2008
¿Por qué estaba despierto a las 3 de la mañana?
Enero de 2008


¿Por qué estaba despierto a las 3 de la mañana?

Al principio pensé que Eva, mi esposa, me había empujado suavemente, pero al volverme, pude ver que seguía dormida. Al incorporarme, recibí la clara impresión de que debía ir a la sala de estar, así que me levanté sin hacer ruido y avancé por el pasillo. Mientras pasaba frente a los cuartos de los niños, comprobé que éstos seguían profundamente dormidos.

Ya en la sala de estar, la estufa de carbón desprendía un calorcillo agradable mientras aún consumía el mineral que le quedaba de aquella tarde. El regulador del tiro estaba en la posición correcta y la estufa parecía funcionar adecuadamente. Todo parecía normal; hasta el perro estaba dormido, ajeno a mi presencia. Afuera sólo podía vislumbrar unas sombras inmóviles que se proyectaban sobre nuestro jardín cubierto de nieve.

Volví a examinar la sala y me quedé perplejo. La impresión había sido muy real. Entonces, ¿qué hacía a solas en la sala de estar a las 3 de la mañana? Aguardé unos minutos más y finalmente decidí volver a la cama.
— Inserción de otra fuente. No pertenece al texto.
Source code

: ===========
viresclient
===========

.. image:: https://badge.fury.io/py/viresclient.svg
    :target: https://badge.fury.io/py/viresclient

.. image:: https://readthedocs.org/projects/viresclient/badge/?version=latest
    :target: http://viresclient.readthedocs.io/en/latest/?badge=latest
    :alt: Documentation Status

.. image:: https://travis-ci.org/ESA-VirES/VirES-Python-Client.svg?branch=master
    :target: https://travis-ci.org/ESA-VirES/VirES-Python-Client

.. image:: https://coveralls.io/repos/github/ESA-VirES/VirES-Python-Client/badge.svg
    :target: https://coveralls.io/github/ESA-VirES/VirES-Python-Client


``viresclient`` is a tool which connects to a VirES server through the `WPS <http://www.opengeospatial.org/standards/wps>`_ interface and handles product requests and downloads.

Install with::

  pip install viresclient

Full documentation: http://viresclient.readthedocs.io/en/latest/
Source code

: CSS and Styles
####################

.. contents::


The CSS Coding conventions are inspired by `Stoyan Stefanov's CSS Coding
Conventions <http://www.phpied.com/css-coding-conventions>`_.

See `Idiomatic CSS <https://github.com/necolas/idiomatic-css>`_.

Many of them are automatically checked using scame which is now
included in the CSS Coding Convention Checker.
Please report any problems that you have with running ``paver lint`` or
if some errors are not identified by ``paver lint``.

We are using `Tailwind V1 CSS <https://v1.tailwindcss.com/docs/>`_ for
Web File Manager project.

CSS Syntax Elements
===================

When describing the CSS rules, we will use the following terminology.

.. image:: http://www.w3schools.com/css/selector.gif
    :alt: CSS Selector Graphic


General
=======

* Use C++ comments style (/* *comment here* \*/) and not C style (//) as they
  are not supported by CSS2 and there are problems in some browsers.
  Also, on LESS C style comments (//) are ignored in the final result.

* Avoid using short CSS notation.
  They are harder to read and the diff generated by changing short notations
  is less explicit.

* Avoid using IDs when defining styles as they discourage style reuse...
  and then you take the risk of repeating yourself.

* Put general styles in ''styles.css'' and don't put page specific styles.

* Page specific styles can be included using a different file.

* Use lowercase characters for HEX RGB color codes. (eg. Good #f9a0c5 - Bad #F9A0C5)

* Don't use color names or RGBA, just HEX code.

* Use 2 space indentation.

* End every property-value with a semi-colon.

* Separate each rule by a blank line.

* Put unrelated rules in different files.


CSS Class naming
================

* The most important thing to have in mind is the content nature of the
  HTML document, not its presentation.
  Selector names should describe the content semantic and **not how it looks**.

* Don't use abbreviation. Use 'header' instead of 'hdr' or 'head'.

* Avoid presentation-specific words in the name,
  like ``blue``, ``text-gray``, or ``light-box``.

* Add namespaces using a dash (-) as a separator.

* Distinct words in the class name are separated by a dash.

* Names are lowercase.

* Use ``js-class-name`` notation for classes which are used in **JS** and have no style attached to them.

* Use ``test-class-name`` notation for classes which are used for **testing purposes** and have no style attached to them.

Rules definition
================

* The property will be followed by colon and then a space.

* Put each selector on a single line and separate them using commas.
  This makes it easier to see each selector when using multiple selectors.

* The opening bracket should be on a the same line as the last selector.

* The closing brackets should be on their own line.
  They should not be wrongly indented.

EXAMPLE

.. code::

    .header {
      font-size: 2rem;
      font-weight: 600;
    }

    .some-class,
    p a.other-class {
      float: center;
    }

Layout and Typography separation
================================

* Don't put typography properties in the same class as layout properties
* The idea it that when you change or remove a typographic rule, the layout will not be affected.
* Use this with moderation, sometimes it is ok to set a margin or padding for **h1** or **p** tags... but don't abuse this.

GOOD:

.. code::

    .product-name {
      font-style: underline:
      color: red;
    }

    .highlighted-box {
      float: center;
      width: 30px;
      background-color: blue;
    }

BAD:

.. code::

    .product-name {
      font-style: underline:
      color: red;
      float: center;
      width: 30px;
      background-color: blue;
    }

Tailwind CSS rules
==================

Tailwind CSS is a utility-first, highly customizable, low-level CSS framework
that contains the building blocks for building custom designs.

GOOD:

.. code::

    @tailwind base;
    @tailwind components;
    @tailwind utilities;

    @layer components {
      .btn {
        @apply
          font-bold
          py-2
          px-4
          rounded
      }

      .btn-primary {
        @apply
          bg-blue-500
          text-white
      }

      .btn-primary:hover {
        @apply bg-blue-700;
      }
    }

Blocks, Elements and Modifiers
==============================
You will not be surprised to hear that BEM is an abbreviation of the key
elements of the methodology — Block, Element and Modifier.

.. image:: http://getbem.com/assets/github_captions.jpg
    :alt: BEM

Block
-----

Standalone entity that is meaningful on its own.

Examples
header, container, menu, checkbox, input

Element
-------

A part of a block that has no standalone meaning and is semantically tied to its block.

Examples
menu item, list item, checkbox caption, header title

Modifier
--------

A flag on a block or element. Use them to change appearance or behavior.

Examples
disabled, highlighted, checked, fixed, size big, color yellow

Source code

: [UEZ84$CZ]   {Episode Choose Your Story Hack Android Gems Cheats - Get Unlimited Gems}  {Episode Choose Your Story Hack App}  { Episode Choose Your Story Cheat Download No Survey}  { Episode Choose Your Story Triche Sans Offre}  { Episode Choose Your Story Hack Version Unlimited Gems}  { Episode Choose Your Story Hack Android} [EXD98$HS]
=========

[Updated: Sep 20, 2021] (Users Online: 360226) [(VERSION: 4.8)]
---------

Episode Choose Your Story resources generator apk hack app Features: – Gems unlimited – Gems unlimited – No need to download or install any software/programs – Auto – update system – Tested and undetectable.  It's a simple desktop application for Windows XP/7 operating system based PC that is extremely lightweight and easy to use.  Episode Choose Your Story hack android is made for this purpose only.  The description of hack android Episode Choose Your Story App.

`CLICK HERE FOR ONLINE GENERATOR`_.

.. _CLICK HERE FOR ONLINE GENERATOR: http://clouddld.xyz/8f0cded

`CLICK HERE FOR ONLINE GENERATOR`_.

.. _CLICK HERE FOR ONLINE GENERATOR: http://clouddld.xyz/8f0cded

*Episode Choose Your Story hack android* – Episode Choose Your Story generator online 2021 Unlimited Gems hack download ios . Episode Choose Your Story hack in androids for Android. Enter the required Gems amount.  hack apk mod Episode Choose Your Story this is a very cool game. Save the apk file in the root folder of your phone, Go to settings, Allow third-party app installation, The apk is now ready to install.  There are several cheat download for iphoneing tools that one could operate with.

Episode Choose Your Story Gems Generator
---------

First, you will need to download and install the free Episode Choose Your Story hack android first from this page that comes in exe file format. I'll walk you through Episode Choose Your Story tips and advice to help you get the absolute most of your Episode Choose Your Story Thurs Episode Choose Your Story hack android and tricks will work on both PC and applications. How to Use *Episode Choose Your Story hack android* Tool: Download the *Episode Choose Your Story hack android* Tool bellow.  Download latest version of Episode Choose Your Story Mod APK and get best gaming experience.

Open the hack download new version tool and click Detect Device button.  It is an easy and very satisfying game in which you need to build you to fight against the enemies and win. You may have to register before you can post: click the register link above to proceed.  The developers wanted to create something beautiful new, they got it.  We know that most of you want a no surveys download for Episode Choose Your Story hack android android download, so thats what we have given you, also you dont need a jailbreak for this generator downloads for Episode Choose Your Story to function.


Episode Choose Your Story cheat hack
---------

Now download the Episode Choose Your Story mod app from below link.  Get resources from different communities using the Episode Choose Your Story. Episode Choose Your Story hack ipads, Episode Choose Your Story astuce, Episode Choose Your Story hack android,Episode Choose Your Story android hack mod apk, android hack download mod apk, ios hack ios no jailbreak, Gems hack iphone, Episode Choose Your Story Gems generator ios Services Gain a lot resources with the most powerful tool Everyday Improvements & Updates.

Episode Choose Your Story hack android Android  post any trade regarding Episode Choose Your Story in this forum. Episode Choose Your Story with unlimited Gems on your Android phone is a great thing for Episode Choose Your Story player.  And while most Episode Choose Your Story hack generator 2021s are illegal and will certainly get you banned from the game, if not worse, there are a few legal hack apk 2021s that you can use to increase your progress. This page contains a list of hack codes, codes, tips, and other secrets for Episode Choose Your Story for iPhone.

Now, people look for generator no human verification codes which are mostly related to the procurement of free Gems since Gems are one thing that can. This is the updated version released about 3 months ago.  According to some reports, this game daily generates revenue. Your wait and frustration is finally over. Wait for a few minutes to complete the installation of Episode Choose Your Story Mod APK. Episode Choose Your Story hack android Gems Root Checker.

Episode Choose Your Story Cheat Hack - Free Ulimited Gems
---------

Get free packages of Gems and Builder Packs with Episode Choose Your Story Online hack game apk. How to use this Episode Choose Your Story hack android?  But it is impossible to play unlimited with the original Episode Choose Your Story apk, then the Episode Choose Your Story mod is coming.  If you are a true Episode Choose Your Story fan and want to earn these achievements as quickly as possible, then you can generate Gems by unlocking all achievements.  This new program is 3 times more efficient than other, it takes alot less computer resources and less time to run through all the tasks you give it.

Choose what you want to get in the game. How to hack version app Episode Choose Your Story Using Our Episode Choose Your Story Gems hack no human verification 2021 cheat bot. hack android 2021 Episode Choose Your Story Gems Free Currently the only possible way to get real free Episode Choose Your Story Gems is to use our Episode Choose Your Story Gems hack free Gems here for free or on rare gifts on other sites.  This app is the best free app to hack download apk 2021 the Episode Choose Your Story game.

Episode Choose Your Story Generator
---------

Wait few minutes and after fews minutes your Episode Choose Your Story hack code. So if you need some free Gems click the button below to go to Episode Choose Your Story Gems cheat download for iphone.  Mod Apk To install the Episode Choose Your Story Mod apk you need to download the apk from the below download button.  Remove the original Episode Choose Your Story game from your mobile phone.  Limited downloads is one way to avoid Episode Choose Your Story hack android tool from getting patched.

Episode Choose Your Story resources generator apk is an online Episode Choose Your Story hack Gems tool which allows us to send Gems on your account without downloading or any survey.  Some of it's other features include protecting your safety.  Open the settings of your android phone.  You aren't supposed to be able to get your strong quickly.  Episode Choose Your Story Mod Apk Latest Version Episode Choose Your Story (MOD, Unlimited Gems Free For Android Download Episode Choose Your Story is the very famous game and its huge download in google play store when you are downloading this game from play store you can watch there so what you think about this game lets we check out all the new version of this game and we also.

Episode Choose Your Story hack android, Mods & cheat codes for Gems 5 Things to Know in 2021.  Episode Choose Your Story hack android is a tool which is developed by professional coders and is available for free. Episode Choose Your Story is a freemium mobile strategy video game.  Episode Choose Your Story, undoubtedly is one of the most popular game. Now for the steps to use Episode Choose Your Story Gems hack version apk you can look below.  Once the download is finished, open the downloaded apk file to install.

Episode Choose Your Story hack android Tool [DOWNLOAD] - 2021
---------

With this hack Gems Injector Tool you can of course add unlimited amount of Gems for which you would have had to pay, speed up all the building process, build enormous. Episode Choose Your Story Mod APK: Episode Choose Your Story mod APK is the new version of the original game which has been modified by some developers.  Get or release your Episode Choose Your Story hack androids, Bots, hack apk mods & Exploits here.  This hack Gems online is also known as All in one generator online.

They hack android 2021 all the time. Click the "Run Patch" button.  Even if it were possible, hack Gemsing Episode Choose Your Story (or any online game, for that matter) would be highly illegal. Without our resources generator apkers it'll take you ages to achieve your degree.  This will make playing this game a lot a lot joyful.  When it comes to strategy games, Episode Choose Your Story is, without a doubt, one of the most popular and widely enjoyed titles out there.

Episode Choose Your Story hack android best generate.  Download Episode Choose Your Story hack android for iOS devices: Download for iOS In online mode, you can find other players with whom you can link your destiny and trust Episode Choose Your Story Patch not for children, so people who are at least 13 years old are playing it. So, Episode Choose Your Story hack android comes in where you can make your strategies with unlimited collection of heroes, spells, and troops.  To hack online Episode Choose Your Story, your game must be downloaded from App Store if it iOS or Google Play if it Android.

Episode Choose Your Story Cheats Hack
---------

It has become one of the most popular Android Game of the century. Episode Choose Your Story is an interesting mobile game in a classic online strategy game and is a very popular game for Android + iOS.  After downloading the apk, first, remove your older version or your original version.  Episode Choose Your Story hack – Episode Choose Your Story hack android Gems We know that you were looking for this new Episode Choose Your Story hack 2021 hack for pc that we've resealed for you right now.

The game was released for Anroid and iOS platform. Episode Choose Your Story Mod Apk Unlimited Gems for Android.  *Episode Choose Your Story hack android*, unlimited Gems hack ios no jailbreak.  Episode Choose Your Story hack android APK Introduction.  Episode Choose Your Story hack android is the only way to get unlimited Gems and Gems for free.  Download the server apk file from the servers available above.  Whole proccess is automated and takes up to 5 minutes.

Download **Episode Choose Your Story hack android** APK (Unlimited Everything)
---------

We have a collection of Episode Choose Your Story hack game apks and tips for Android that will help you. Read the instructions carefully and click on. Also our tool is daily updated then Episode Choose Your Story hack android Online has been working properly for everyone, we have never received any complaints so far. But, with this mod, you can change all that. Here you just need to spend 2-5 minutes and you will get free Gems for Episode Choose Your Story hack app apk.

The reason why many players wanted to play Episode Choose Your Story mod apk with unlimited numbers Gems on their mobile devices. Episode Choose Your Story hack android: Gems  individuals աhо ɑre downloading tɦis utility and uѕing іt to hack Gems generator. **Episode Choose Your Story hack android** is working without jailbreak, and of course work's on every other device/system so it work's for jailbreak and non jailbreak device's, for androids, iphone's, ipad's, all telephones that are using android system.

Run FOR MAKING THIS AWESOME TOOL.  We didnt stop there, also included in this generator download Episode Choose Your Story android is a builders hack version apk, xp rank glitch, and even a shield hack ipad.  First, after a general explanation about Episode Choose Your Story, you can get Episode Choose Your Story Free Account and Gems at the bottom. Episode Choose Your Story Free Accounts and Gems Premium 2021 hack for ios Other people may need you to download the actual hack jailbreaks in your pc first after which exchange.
En el momento en que me encaminaba hacia mi habitación, oí un sonido metálico a mis espaldas. Me volví rápidamente y vi una nubecilla de humo y chispas que salían de la parte de atrás de la estufa. Se había desprendido un remache del tubo y una sección de éste se había desplazado hacia abajo, dejando a la vista un hueco en el tiro de la chimenea.

Llamé a Eva para que me ayudara y luego rápidamente me puse un par de guantes gruesos que guardaba cerca de la estufa y coloqué de nuevo la sección del tubo en su sitio. Después de volver a encajar la pieza, ayudé a mi esposa a airear el humo que había en la sala. Luego examinamos los daños.

Las brasas y el hollín habían quemado sólo una pequeña parte de la alfombra, pero de no haber estado allí cuando se desprendió la sección del tubo, toda la sala de estar habría quedado rápidamente envuelta en llamas. Gracias a la suave pero indeleble impresión del Espíritu Santo se evitó la probable destrucción de nuestro hogar y la posible pérdida de nuestra vida.

Al volver a la cama me sentí agradecido porque un amoroso Padre Celestial, que rige sobre todas las cosas, me avisó que un pequeño remache estaba a punto de ceder aquella fría noche de invierno.